Each stripe was measured along the track centerline using an advanced tape measure marked to feature both "feet" and the far more precise "inches." All the measurements were then recorded on a little yellow legal pad that I had been lucky to find sitting under the right front seat of my personal Honda Civic Si. I used a borrowed pen to write down the numbers.
With front-drivers this test sets new standards for pointlessness and stupidity. But, hey, it's a good way to make a living. So here are the results. We almost stuck to all our rules.
2nd Place: 2010 Volkswagen GTI
First Run: 68 feet, 0.5 inch
Second Run: 69 feet, 2.0 inches
Third Run: 68 feet, 4.5 inches
Fourth Run: 94 feet, 9.0 inches
Going in, it seemed obvious that the VW was likely to finish 2nd in this competition based solely on its 63-hp disadvantage. And, no surprise, it finished 2nd.
VW famously saddles its cars with various antifun electronic devices to keep owners from doing exactly what we were doing. So we were initially convinced that we'd have to disconnect the wheel speed sensor in order to perform any sort of burnout whatsoever in our six-speed manual-equipped GTI. But no, the car actually did somewhat wispy burnouts fine right out of the box.
However, VW's electronic nannies will not allow the GTI's turbocharged, 2.0-liter DOHC 16-valve engine over 4,000 rpm when the parking brake is engaged. Since revving the engine to redline with the parking brake on and the clutch engaged was part of Jacquot's preferred launch method, this was a problem. But creative abuser of machinery that he is, Jacquot came up with a workaround at the last moment, inspiring us to make a fourth run in the GTI.
Using his right foot to cover both the brake and accelerator pedals, and with his left foot on the clutch, Jacquot was able to get the VW to rev up beyond its redline and creep forward slightly. Then he put on the parking brake and the engine kept revving. He was then able to perform his preferred clutch dump with simultaneous brake release.

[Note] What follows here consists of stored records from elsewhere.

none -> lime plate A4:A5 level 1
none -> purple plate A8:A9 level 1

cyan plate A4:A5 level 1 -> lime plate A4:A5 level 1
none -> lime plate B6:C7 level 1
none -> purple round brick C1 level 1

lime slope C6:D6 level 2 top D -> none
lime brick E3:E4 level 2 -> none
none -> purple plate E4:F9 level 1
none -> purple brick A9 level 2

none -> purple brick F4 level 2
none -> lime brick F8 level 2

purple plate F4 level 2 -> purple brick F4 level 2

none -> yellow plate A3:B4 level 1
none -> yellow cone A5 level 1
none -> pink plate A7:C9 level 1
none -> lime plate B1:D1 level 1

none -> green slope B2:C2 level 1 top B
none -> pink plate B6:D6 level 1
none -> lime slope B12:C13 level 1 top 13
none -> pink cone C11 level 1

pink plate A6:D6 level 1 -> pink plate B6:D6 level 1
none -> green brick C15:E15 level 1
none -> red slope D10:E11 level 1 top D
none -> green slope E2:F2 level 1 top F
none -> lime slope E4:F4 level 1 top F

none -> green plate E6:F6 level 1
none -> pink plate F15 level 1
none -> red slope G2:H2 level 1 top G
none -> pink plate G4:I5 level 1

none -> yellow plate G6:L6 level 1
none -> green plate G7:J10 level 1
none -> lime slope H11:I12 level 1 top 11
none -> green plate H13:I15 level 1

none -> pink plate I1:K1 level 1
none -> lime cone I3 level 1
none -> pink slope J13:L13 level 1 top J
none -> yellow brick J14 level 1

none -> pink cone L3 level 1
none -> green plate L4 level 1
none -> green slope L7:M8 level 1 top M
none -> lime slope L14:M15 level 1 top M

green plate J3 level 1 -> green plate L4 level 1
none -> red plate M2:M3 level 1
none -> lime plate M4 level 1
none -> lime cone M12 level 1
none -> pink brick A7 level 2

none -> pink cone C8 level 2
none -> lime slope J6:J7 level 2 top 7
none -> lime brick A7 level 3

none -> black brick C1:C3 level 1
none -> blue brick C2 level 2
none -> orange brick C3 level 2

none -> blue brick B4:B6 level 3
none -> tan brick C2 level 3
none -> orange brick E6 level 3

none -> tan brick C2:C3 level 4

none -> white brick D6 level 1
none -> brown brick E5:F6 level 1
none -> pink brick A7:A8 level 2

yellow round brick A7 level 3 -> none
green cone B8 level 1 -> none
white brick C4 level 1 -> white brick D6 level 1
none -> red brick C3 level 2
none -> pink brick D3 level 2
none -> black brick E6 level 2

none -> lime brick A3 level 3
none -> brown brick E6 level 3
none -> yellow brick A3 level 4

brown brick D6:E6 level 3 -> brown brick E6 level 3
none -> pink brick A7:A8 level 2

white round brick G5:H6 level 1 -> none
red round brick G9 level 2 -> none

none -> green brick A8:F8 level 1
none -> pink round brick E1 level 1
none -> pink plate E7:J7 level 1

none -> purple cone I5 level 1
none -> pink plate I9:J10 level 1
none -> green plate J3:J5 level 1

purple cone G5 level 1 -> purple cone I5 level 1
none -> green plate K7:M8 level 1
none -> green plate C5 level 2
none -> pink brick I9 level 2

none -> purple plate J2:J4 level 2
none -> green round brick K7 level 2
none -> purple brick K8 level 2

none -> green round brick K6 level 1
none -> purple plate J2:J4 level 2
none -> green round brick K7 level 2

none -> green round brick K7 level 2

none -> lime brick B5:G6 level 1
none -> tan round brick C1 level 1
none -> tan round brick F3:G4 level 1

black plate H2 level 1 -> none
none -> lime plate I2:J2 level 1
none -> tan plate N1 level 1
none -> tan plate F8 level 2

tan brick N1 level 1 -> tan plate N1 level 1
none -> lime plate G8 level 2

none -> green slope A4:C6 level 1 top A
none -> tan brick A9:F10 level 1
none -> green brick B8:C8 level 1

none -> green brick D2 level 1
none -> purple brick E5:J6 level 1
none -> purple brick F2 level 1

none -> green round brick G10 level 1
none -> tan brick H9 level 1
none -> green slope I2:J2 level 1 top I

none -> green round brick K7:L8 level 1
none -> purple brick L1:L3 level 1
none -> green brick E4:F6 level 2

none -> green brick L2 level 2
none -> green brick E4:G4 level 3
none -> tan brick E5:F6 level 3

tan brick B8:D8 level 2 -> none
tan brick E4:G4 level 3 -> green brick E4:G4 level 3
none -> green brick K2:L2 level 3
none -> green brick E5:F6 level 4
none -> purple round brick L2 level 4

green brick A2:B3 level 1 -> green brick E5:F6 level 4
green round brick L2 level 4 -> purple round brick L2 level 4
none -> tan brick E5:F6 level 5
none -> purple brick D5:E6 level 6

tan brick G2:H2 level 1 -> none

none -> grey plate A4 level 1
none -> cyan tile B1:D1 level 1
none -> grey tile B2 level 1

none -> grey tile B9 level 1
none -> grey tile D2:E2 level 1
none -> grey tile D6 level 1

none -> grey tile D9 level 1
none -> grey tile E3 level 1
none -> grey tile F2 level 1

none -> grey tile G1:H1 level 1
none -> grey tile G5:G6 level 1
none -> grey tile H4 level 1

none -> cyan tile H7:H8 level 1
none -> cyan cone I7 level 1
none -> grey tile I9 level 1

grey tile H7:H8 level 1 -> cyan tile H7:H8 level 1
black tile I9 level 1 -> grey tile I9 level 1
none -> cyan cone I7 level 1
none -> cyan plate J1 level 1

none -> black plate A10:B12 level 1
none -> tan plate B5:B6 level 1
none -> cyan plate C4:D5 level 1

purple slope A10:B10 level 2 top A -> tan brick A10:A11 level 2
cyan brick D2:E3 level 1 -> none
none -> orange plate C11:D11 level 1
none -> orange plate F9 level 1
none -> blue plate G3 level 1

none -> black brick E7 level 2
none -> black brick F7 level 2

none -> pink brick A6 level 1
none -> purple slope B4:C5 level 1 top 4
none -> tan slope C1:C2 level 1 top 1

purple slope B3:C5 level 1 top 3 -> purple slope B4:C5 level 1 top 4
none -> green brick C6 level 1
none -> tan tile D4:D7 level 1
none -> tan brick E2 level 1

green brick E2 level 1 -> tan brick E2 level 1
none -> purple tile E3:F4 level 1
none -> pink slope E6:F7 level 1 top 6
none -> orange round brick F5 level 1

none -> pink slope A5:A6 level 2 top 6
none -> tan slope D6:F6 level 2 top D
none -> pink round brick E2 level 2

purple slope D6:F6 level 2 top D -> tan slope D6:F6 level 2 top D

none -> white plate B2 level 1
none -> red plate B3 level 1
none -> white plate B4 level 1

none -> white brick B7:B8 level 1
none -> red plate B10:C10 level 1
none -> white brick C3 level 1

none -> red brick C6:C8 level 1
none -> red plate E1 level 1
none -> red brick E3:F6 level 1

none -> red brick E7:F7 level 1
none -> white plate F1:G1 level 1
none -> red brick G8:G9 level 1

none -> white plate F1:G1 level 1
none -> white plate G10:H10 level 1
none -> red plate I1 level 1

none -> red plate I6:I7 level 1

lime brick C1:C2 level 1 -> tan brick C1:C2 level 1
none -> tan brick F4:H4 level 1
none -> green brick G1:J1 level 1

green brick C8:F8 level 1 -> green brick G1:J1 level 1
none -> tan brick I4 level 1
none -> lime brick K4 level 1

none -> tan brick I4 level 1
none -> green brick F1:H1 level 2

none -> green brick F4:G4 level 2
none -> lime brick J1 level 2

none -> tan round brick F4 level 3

The result is that the last run was, by far, the Vee Dub's best: a 94 foot, 9-inch shocker. More than 25 feet farther than any other run the GTI made.
1st Place: 2010 Mazdaspeed 3
First Run: 111 feet, 9.0 inches
Second Run: 70 feet, 9.0 inches
Third Run: 57 feet, 9.0 inches
Fourth Run: 61 feet, 11.0 inches
With a robust 263 hp from its turbocharged, 2.3-liter direct-injection four, the consensus here was that if any front-drive car could shred its front tires in an action-packed burnout, it was the Mazdaspeed 3. And it did better than the VW.
The technique for the best smoky launch from the Mazdaspeed 3 was to simply rev to its 6,700-rpm redline, dump the clutch and go. And on cold tires during its first launch it laid down an impressive (for a front-driver) 111-foot, 9-inch stripe. But after that, performance deteriorated drastically. The second run had the stripe a full 41 feet shorter. Then on the third it shortened another 13 feet. There was a slight recovery on the fourth run (added to keep up with the VW), but that first run was by far the best.
Theories ranging from track conditions to alien space probes and measuring error were thrown out to explain the Mazdaspeed 3's bizarro-world performance. The most plausible explanation to our ears is that the 225/40R18 tires simply left better marks when cold than after they had had a chance to get hot and gooey. We invite alternative explanations or ludicrous speculations.
Remember, however, as impressive as that 111-foot, 9-inch stripe may seem by itself, it's still almost a full 100 feet shorter than the asphalt slaughtering, 210-foot, 1.5-inch mega-stripe laid down by the 2010 Chevrolet Camaro SS in our earlier competition.
Conclusively Concluded
The GTI and the Mazdaspeed 3 are two cars Inside Line loves. But for laying down lines of rubberized splendor, they're pretty weak players.
High school parking lot glory will remain the domain of the rear-drive muscle cars. And that's likely to last forever.